The ground covered with blue cloth . . .
And the King came in with his Crowne . . .
and mond . . . and his sceptre in hand . . .
She’ll watch it again on the ten o’clock news
from the armchair throne in her living room:
did the cameras notice her coral pink hat
or her best coat pinned with the hero’s medal she got
for being herself? The invitation is propped
on the mantelpiece by the carriage clock.
She adorned the day with ordinariness;
she is blessed to have brought the extraordinary home.
And now she’ll remember the house sparrow
she thought she’d seen in the abbey roof
arcing from eave to eave, beyond and above.

That's the poem - 
What do YOU think of it?
[NB Pepys mentions a  mond/monde, meaning 'world', this is the orb located near the top of the crown. It represents, as the name suggests, the world that the monarch rules. It is the point at which a crown's arches meet. It is usually topped off either with a cross for Christian monarchs]


  1. That poem is just right. It expresses the awe and the ordinariness. Splendid.

  2. Simon Amitage is brilliant! We very much enjoyed doing the Words in the Air walks 'with him' around Northumberland. This poem is very evocative! Kxx

    1. Of course, you and your family know that area very well, so his words would hold special meaning, Kezzie 👍

  3. I have long had a great admiration for Simon Armitage and his poetry. He is from such an ordinary background himself. There are several contemporary references taken from the news in the second stanza, including the pandemic; I wonder if future generations will get them. I like the line: " her best coat pinned with the hero’s medal she got
    for being herself".

    1. Yes, there were some clever references. "Best coat" is a phrase which reminds me of my Mum, and those occasions where you had to Make An Effort with your clothes. This poem would make a good piece to be studied for an exam in a few years time!

  4. It is a wonderful poem. How lovely to contrast the ordinary person with all the pomp and splendour. Just right I felt. Thank you for sharing, I would have missed it.

  5. It is an interesting poem. I like the focus on an ordinary woman, like so many of us who lead ordinary lives.

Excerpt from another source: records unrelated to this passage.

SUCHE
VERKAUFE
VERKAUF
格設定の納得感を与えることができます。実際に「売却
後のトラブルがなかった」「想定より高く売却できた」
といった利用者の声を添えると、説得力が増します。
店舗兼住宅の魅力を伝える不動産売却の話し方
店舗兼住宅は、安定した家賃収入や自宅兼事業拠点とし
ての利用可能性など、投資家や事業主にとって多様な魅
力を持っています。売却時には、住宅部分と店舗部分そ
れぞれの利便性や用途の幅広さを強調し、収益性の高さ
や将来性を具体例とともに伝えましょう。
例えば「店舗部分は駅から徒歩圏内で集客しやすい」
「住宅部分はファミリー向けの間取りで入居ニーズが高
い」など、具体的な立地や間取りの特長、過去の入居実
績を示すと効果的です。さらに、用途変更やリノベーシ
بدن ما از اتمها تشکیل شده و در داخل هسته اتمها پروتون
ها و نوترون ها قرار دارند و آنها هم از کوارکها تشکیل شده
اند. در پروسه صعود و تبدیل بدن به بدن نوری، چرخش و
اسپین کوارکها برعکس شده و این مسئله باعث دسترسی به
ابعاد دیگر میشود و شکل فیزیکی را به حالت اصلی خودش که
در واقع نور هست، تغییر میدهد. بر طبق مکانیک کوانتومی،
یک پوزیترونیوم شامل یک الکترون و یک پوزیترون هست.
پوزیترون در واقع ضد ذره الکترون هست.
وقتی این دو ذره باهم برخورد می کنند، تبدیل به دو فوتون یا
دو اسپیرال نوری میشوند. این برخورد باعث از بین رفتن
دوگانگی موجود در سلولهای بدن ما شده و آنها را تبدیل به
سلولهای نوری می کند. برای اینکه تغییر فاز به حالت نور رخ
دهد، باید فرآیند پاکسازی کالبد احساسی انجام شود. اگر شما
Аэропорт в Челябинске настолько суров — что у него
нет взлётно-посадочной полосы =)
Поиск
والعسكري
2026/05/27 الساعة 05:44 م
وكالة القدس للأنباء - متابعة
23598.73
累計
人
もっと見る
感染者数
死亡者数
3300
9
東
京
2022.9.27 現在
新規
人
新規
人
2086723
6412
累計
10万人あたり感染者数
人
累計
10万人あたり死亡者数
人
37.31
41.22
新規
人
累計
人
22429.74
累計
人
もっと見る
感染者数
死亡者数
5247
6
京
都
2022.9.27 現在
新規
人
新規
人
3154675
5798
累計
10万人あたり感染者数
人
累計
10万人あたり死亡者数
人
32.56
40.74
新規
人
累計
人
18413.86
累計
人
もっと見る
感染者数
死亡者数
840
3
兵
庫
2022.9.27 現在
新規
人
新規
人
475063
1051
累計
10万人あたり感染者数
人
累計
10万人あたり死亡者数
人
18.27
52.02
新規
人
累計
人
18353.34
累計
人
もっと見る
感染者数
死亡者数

    1. Exactly [glad you liked the Sri Lankan leaf on the Anointing Screen too]

  6. How clever to write from that viewpoint, you can feel the wonder emanating from her.

    1. Oh what a lovely description - it fits well with Mary's "awe and ordinary" above

  7. What a wonderful poem and I love the perspective!

    1. I guess the majority of those reading the poem are ordinary, not high-powered, which is why it resonates.

  8. The poem is brilliant. Thanks for sharing it.

  9. Thank you for sharing this wonderful poem celebrating ordinary people called to witness the splendour of a coronation. Catriona

  10. What a perfectly worded poem. Ta for sharing this wonderwork!


  11. I love Simon Armitage. He is a genius. You feel like you know the lady. I read Claire Tomalin's biography of Pepys. It's excellent. He certainly lived a full life!

    1. Yes, I agree about both SA &CT !! Her book is brilliant

  12. That is a wonderful poem, a story in itself. Thanks for sharing it.

  13. I love the poem and the unusual perspective he chose to write it from. It just suits the occasion and the times we live in so well.

    1. I think it does suit the occasion AND these post COVID days, as you say. An excellent piece of work

  14. I'm a bit late commenting, but I really enjoyed this poem. When I first read it, I didn't know about the inclusion of Pepys' words. I wondered if it was supposed to represent a radio broadcast with poor reception! Good to have my confusion sorted out! I liked Simon Armitage's Winter Walk on the NE Coastal path as well. He seems a Good Sort. Love FD xx

    1. Pepys loved to use half sentences and enigmatic incomplete words in his diary.